Get in contact with university Disability services and also apply for DSA on student finance website. You can have a virtual meeting with a disability advisor from the University before you go and sort out a learning support plan with detailed support for accommodations and also so if needed they give you a mentor to talk to every week. A specialist mentor one for university/study issues and another one for mental health and non-related academic stuff - ask for this. They can also refer you to university mental health therapy services.
I'd also recommend changing GPs (pre register so let a new uni GP know you're coming and let them know all your details and issues in advance), and then ask your home GP to prescirbe a 1 month supply of any meds just before you go so you don't run out. If your dc isn't on meds, see about getting on them for stability reasons and the stress of moving to a new city with uni at the same time . Also ask about moving any therapy to be accessible near the university or whether the university GP should refer you somewhere else (whatever systems they have the GP will know specifics)

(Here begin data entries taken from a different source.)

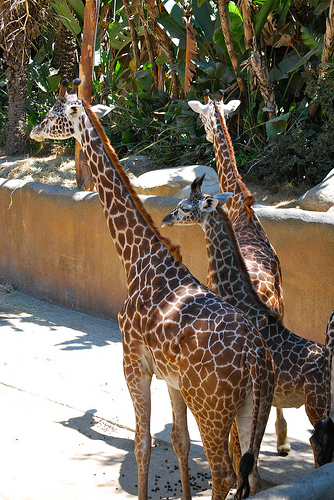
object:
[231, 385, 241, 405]
spot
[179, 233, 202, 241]
wall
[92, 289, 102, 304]
wall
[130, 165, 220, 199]
rock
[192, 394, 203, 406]
spot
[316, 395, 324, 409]
spot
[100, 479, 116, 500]
ground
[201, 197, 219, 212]
ears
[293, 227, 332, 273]
wall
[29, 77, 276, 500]
giraffe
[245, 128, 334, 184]
bush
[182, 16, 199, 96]
dead leaf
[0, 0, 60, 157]
tree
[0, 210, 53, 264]
wall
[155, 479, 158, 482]
stone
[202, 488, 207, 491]
stone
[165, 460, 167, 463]
stone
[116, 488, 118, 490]
stone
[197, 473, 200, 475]
stone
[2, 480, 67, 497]
ground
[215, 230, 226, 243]
spot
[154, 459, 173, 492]
rocks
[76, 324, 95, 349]
ground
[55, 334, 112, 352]
shadow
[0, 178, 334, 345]
cement wall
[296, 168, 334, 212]
rock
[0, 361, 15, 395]
ground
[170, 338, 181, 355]
spot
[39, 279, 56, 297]
wall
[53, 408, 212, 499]
shadow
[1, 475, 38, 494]
ground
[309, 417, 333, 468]
hair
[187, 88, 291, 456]
giraffe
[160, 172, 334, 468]
giraffe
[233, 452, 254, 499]
hair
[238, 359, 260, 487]
tail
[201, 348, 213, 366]
spot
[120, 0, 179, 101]
trees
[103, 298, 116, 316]
wall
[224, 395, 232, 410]
spot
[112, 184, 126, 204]
spot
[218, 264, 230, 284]
spot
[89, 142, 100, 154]
spot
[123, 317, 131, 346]
spot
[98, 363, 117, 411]
ground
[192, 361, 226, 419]
pattern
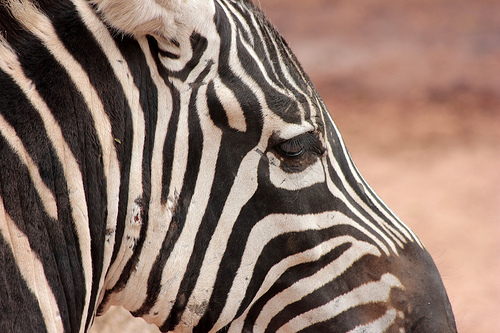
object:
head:
[91, 1, 458, 333]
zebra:
[0, 0, 457, 333]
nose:
[396, 242, 459, 331]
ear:
[95, 2, 218, 37]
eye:
[274, 133, 310, 157]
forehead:
[212, 0, 332, 133]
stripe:
[212, 1, 265, 133]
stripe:
[220, 1, 253, 47]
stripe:
[329, 158, 373, 223]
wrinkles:
[71, 212, 128, 330]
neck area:
[6, 0, 160, 333]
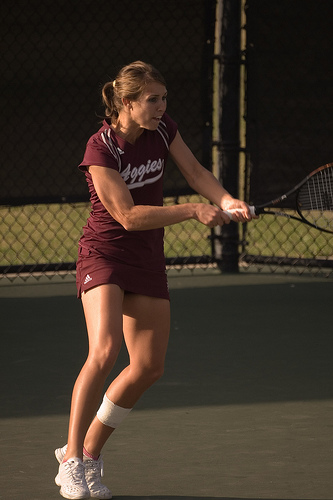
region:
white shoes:
[48, 458, 95, 498]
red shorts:
[80, 250, 138, 289]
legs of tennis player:
[79, 301, 157, 451]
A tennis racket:
[249, 183, 330, 228]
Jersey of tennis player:
[106, 142, 170, 199]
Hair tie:
[109, 77, 120, 86]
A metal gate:
[8, 84, 78, 217]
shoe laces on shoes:
[72, 458, 85, 484]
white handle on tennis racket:
[223, 209, 254, 227]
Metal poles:
[213, 7, 260, 169]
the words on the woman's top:
[120, 159, 164, 183]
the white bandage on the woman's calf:
[97, 395, 128, 427]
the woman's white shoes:
[53, 440, 110, 498]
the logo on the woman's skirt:
[83, 273, 92, 283]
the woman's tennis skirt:
[73, 237, 172, 300]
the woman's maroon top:
[78, 117, 181, 255]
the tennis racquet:
[222, 160, 331, 238]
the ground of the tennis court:
[164, 411, 320, 483]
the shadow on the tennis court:
[189, 297, 331, 370]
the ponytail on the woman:
[102, 79, 116, 120]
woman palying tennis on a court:
[22, 41, 324, 497]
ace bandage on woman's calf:
[98, 389, 132, 428]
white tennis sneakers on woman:
[29, 444, 116, 499]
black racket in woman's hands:
[218, 172, 331, 243]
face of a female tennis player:
[90, 57, 180, 136]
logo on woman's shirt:
[117, 152, 174, 200]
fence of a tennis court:
[18, 206, 66, 267]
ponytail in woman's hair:
[96, 75, 126, 121]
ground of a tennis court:
[161, 425, 306, 486]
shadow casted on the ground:
[198, 301, 298, 402]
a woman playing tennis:
[24, 69, 330, 495]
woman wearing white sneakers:
[44, 440, 116, 498]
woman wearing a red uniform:
[83, 126, 186, 299]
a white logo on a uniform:
[117, 154, 172, 192]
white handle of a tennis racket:
[214, 190, 260, 228]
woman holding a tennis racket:
[196, 161, 329, 243]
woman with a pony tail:
[93, 60, 174, 136]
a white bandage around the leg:
[89, 391, 147, 435]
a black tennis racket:
[251, 147, 330, 242]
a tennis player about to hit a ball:
[48, 62, 307, 499]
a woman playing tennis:
[66, 152, 136, 286]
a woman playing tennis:
[66, 152, 219, 464]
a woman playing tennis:
[57, 168, 161, 333]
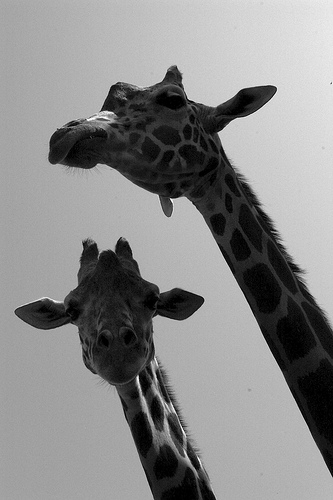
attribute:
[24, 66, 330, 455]
giraffe — taller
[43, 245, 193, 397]
animal — smaller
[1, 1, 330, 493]
photo — black and white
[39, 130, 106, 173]
mouth — dark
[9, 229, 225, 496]
giraffe — smaller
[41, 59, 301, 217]
face — spotted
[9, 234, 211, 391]
face — spotted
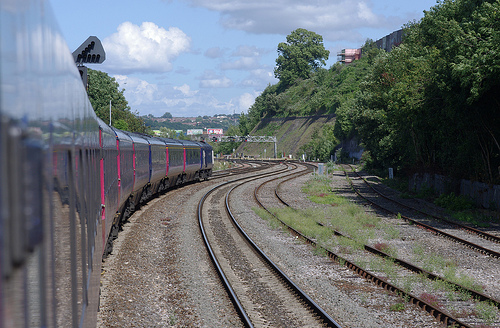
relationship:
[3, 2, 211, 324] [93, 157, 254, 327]
train on track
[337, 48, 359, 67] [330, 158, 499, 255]
building over looking track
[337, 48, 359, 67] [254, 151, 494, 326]
building over looking track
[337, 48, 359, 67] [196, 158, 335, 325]
building over looking track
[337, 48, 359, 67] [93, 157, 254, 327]
building over looking track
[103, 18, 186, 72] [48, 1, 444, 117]
cloud in sky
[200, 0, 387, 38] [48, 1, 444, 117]
cloud in sky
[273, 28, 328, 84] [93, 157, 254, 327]
tree beside track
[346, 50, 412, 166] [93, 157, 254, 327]
tree beside track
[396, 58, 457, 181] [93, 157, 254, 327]
tree beside track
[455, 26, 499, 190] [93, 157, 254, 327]
tree beside track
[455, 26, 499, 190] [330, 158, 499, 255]
tree beside track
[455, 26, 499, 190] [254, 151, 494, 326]
tree beside track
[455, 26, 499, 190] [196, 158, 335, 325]
tree beside track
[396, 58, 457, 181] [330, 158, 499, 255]
tree beside track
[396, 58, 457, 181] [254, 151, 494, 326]
tree beside track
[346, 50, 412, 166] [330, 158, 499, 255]
tree beside track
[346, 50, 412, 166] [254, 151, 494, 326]
tree beside track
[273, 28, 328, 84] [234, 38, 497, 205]
tree on hillside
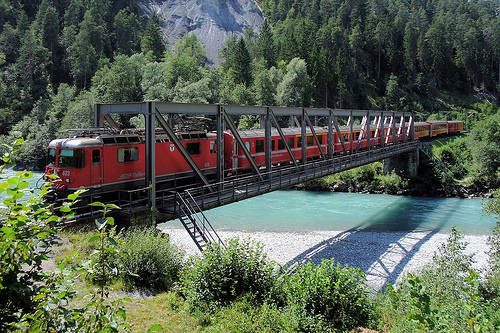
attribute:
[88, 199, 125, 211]
leaf — green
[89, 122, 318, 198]
train — red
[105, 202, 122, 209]
leaf — green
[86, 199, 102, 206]
leaf — green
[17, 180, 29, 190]
leaf — green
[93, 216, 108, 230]
leaf — green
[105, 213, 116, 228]
leaf — green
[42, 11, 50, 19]
leaf — green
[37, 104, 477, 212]
train — red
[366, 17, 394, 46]
leaf — green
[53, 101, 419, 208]
train — red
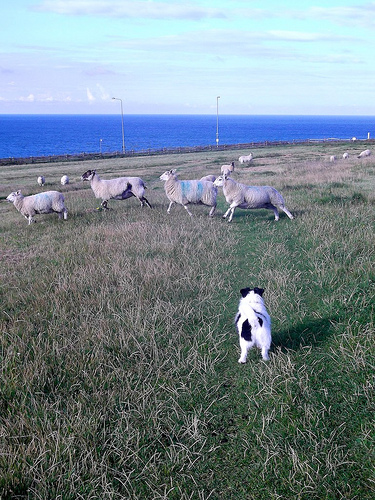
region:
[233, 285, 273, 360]
a sheep dog watches a flock of sheep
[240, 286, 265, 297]
the dog has black ears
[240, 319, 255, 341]
the dog has a black spot near his white tail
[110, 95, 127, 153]
there are tall streetlights near the water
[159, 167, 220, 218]
there are blue marks on a sheep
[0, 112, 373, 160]
the water is bright blue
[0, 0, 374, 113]
the sky is light blue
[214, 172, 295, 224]
there is a sheep behind a sheep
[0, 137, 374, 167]
there is a wooden fence near the water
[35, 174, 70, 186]
there are a couple of sheep in the distance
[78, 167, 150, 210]
sheep with black face running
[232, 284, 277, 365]
dog herding the sheep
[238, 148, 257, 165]
sheep in background looking right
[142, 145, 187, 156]
fence in background to keep sheep enclosed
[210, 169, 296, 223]
white sheep running to the left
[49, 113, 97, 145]
body of water behind running sheep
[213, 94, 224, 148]
street light behind field of sheep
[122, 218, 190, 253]
grass the sheep are running through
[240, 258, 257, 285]
green grass in front of herding dog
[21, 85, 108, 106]
clouds over the water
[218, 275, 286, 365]
black and white dog in the green grass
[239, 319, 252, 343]
black spot on the dog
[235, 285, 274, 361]
black and white dog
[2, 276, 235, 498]
mix of dead and green grass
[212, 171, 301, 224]
sheep on the grass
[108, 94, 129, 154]
tall lamp post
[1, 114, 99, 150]
blue water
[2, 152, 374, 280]
field of sheep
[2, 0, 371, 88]
clouds in the blue sky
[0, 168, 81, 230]
three white sheep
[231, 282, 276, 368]
a black and white dog in the field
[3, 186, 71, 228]
a sheep in the field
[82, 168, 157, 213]
a sheep in the field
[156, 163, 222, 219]
a sheep in the field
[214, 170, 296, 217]
a sheep in the field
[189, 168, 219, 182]
a sheep in the field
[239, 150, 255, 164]
a sheep in the field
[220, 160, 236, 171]
a sheep in the field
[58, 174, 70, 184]
a sheep in the field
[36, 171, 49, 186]
a sheep in the field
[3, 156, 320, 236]
Sheep walking in a field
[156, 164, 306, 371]
Border collie watching sheep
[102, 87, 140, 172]
A street light at side of road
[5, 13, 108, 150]
Bright blue ocean water and partly cloudy sky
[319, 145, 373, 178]
Sheep grazing in a field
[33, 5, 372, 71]
Thin grey clouds against an aqua color sky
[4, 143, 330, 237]
Small herd of sheep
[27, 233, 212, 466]
Dry looking, brown grass field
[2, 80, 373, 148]
View of horizon over water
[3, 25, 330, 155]
View from the coast looking out over water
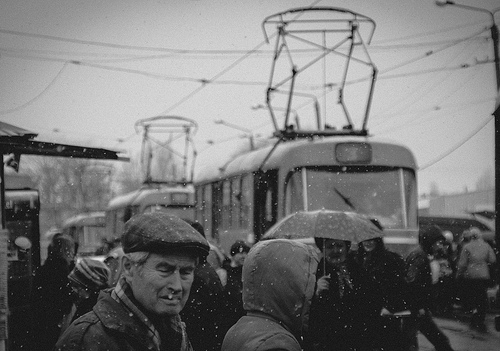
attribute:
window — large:
[299, 162, 409, 234]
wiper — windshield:
[332, 178, 391, 223]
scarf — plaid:
[110, 275, 186, 349]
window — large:
[292, 168, 424, 232]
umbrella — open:
[239, 174, 376, 250]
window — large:
[207, 183, 229, 241]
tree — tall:
[98, 162, 122, 219]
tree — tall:
[70, 155, 96, 214]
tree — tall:
[56, 160, 79, 217]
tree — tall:
[42, 157, 62, 212]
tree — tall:
[112, 149, 142, 194]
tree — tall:
[24, 155, 43, 208]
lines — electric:
[316, 7, 456, 105]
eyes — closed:
[146, 256, 193, 287]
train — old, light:
[185, 93, 440, 292]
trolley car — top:
[191, 135, 420, 277]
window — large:
[237, 171, 251, 229]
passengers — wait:
[6, 199, 493, 348]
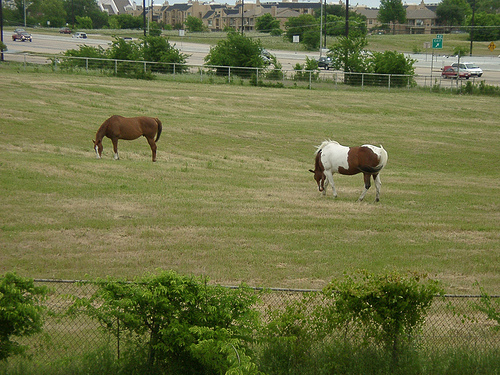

Search up X uni Disability Sevices most unis have a page with links for how to registers, detailing all the support and processes, key emails of staff, and forms to do etc. Just a page signposting you to everything which will likely be helpful to make sure everything is done in advance. Your dc needs to have a meeting with one of the universities' Disabilities Advisors first to make a new LSP - if there's a website page with all the details, I'd look on there first to email them and ask. You should join the meeting/assesment with the Disability Advisor, if you don't think your dc will go depth on his issues.
Disabiltiy Services are very good with this adding exam arrangements (extra time, rest breaks, scribe, separate room - ask for all the possible exam arrangements, as universities have lower thresholds), tools so recording lectures, and your dc should also have get some assistive technology from DSA which can help.
In the meeting with the uni disability advisor (separate from DSA) they can go through everything the uni can offer including telling all lecture staff (as they change about him in advance). Then then can create after it a Leanring Support Plan (share it with all staff, who come in contact with him, including personal tutor and lecutre staff as they change). They will send him the copy of the LSP before they approve it asking if the wants anything changed etc ( so check for those emails).
Your DC needs to go to office hours, and have sessions with his personal tutor (should be subject specific). Talk to his lectures, his Disability Advisor regularly, his DLO. For most of these he needs to reach out first and then they will offer more support. DLOs are Disability Liason Officer - they tend to be lectures and people in the school your dc is studying in (so school of history and philosophy, school of geography). You contact them for info on extensions, exam issues etc and Disability Advisor for more general things (this is their whole job unlike DLOs who are often teaching staff).
During the DSA Needs Assessment, at the end they ask you if you want to consent to it being sent to the univeristy (normally in advance of you starting) so they know what support they are recommending your uni disability service implement (academic mentor 1-1, mental health services etc) and then the student doesn't have to chase all of it themselves. Make sure you say yes to this.